Pedro Sánchez è intervenuto oggi davanti al Parlamento spagnolo. Il leader del Partito Socialista Operaio Spagnolo (Psoe) ha spiegato in maniera approfondita, per più di due ore, il suo programma di governo. Poco dopo, gli interventi di diversi gruppi dell’opposizione: Pablo Casado (Partito Popolare), Albert Rivera (Ciudadanos), Pablo Iglesias (Unidas Podemos), Santiago Abascal (Vox), Gabriel Rufián (Erc) e gli altri… Domani proseguiranno i discorsi e, alla fine, si procederà alla votazione.
LE PAROLE DEL SOCIALISTA
In un discorso di due ore, Sánchez ha chiesto la fiducia dei parlamentari per impedire che “la Spagna resti bloccati”. Tra le tematiche di governo spiegate dal leader socialista ci sono, come priorità, la “disoccupazione e precarietà, rivoluzione digitale, transizione ecologica, discriminazione della donne, diseguaglianza sociale e futuro dell’Europa”. Il leader socialista non ha parlato della Catalogna, preferendo concentrarsi sulla difesa di Madrid Centrale.
Alla fine, ha avanzato la proposta di alleanza con Podemos: “Un patto che non sarà facile, ma ci unisce la promessa della sinistra”. Per Podemos, invece, il Psoe ha offerto solo “responsabilità simboliche” nelle ultime ore di negoziazioni, per cui la partita è ancora aperta.
QUESTIONE DI VOTI
Come spiega il quotidiano spagnolo El País, se Sánchez somma 176 voti, sarà investito come presidente perché può contare sulla maggioranza assoluta. In caso contrario, si rifarà un altro giro di votazione giovedì, alla stessa ora (la normativa prevede 48 ore di riflessione). In quel caso, se Sánchez ha più voti positivi che negativi, avrebbe la maggioranza semplice e può, anche in quel caso, essere investito come capo dello Stato spagnolo dal presidente del Congresso, Meritxell Batet, che lo comunicherà al Re Filippo VI di Spagna.
LA SFIDA DI SÁNCHEZ
Se invece Sánchez non raggiunge il suo obiettivo, e la sua proposta di governo non è approvata dal Parlamento, si aprirà un periodo di due mesi per tentare un’altra investitura.

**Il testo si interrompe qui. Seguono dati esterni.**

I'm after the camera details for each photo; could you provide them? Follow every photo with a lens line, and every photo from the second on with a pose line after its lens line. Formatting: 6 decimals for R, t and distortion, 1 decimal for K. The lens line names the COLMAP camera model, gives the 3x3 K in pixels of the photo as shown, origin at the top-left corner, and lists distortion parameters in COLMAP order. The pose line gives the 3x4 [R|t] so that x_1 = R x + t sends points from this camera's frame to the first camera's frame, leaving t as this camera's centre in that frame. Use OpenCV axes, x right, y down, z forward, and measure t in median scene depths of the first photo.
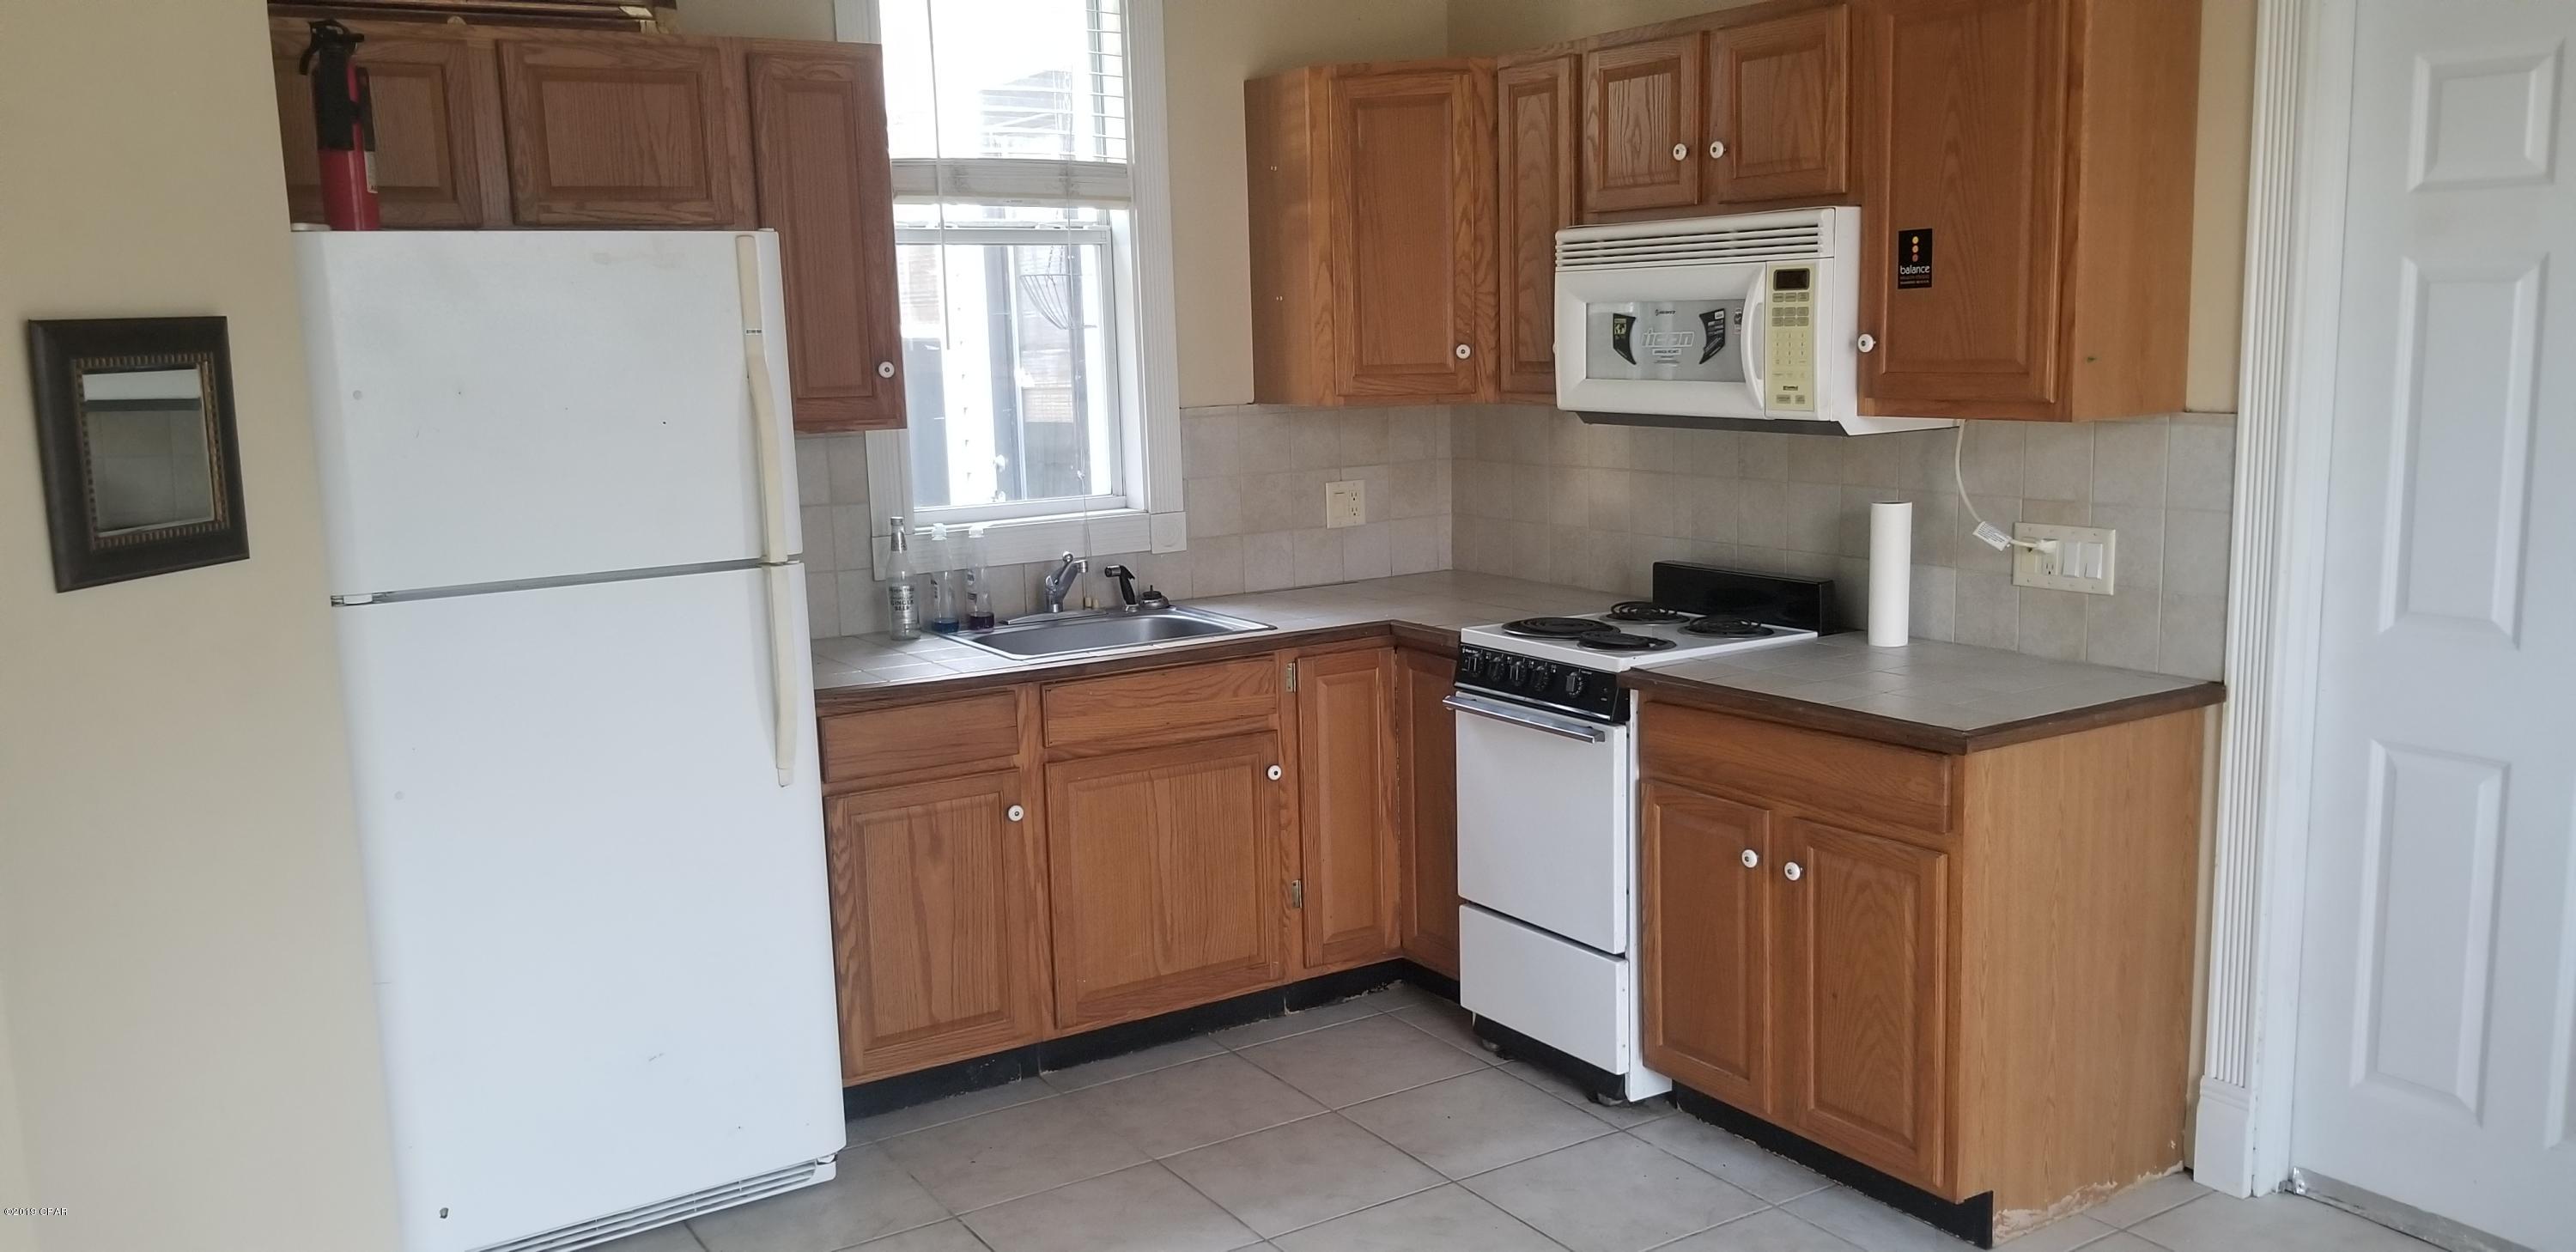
lens RADIAL K [[2016.2, 0, 1294.4], [0, 2016.2, 669.4], [0, 0, 1]] dist [0.083683, -0.129454]
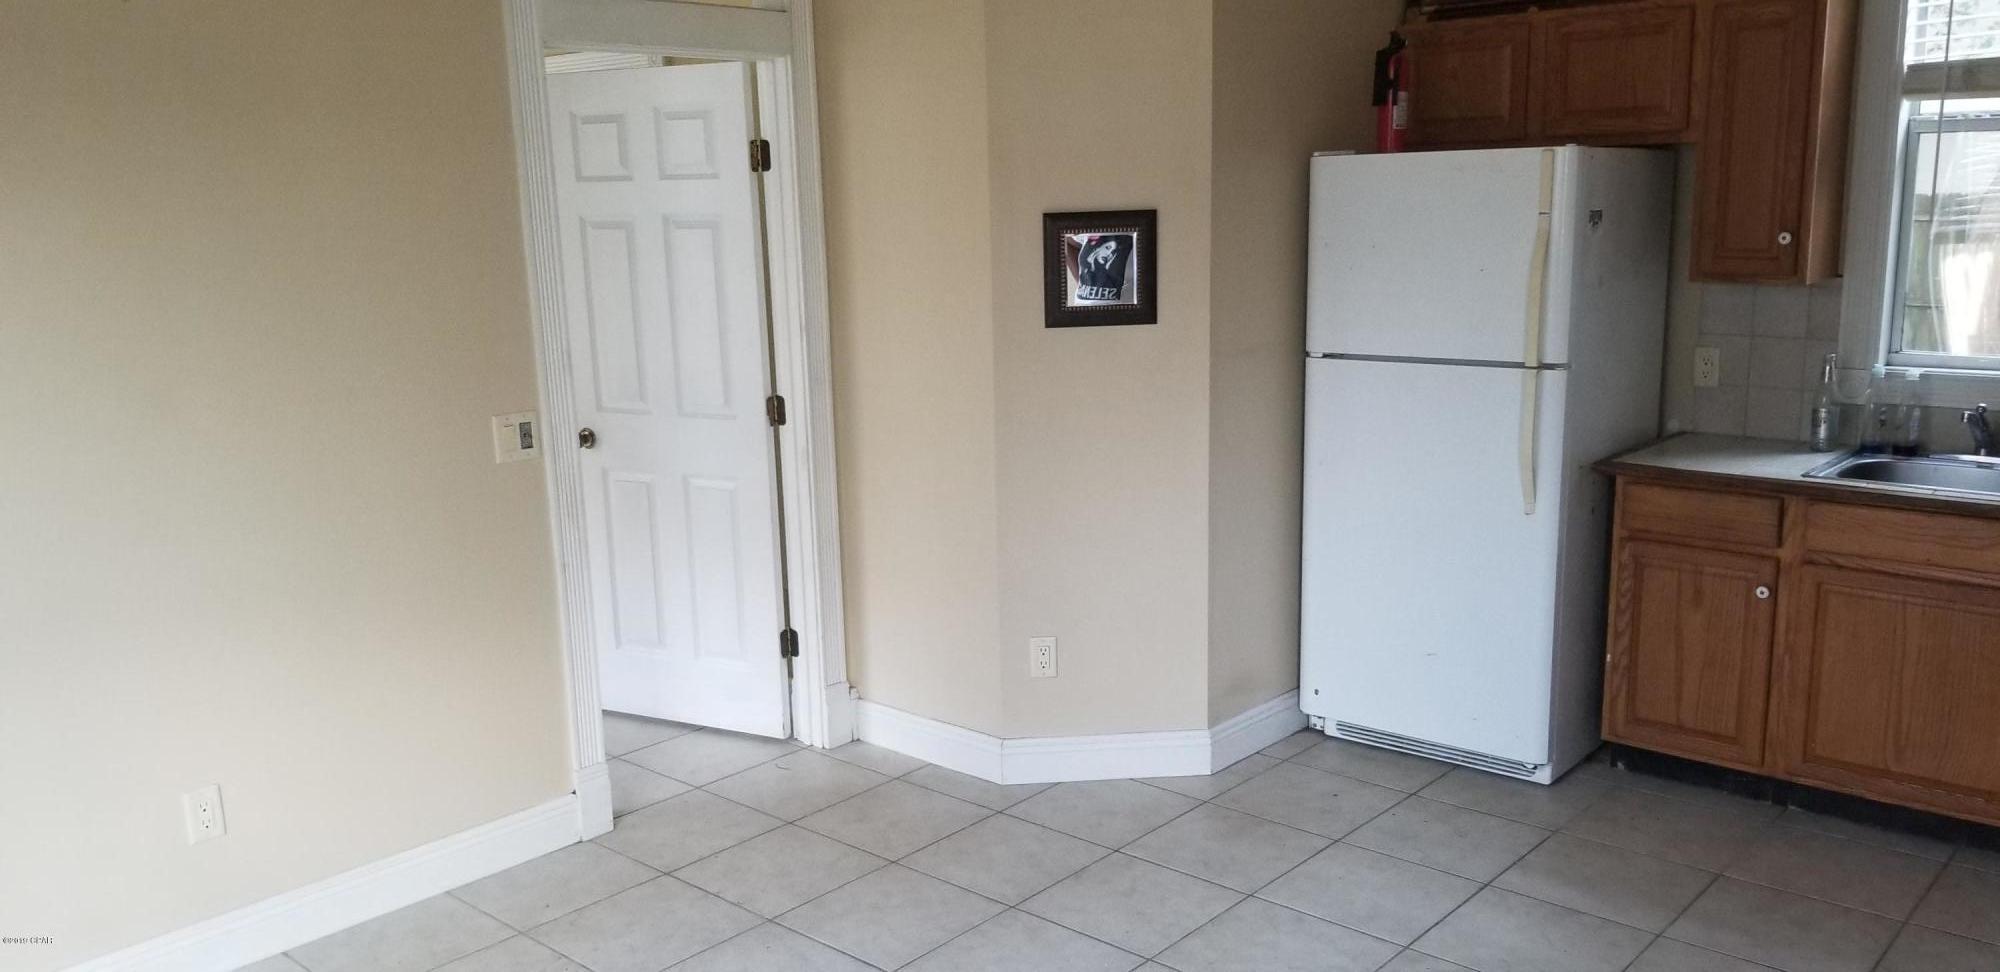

Se alla fine di quei due mesi non si sblocca la situazione perché nessun candidato raggiunge il sostegno della Camera legislativa (la scadenza sarebbe il 25 settembre), si convocherebbe a nuove elezioni, probabilmente a novembre.
Uno scenario già conosciuto dagli spagnoli, che nel 2016 sono tornati alle urne perché Mariano Rajoy ha rifiutato la candidatura per l’investitura e Sánchez ha fallito nel suo tentativo.
SCENARIO COMPLESSO
La situazione è molto complessa e conferma lo stato d’ingovernabilità nel quale è, tuttora, sommerso lo scenario politico del Paese iberico. “Cominciano quattro giorni decisivi per il futuro della Spagna – si legge sul sito El Confidencial -. Questa settimana si vivranno nel Congresso dei Deputati due votazioni decisive, nelle quali si deciderà se Pedro Sánchez sarà il prossimo presidente del Paese”.
Il Partito Popolare, Ciudadanos e Voz hanno già annunciato che respingeranno qualsiasi proposta di coalizione con il Psoe. I partiti piccoli, invece, sono divisi: i nazionalisti di Esquerra Republicana de Catalunya (Erc), con 15 seggi; il Partito Nazionalista Vasco (Pnv), con 6; EH Bildu (4); Compromís (1); Partito Regionalista di Cantabria (Prc) (1).
ALLEANZA CON PODEMOS
Resta l’incognita sui 42 deputati del gruppo Unidos Podemos. I negoziati per cercare un accordo di coalizione tra il Psoe e il partito Podemos si sono bloccati poche ore dopo dall’intervento di Sánchez, a causa delle richieste del partito guidato da Pablo Iglesias. Tuttavia, “i ponti tra i due gruppi parlamentari non si sono ancora rotti in maniera definitiva”. Edmundo Bal, deputato e portavoce del partito Ciudadanos, considera che “un governo di Sánchez con Podemos non è la soluzione migliore per la Spagna”. Il Paese è diviso tra un accordo e nuove elezioni, che comprometterebbero ancora di più la sinistra.